The task. Your reply should repeat, exactly, the line containing "grey binoculars [583,348,662,401]" and the rest of the material after it.

Source data.
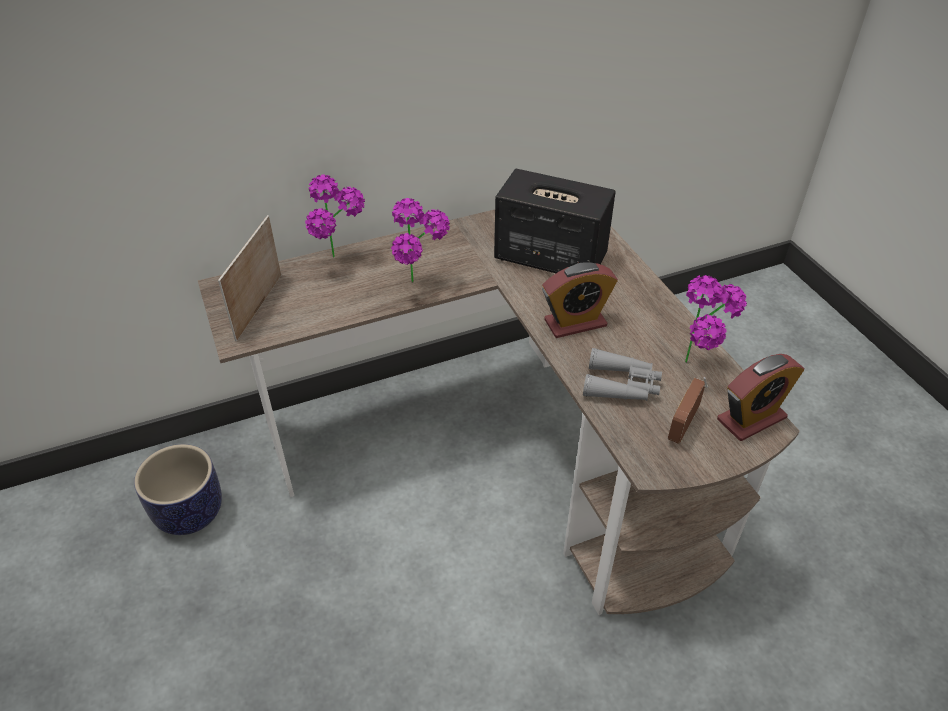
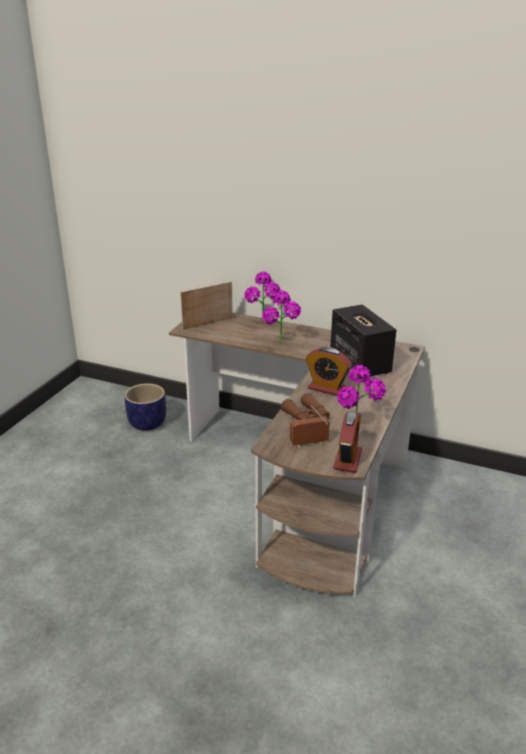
camera: 45 degrees right, 15 degrees down
grey binoculars [583,348,662,401] -> brown binoculars [281,393,330,420]
alarm clock [717,354,804,441] -> alarm clock turned 90 degrees counterclockwise [333,411,362,473]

Exercise output.
grey binoculars [583,348,662,401] -> brown binoculars [281,393,330,420]
alarm clock [717,354,804,441] -> alarm clock turned 90 degrees counterclockwise [333,411,362,473]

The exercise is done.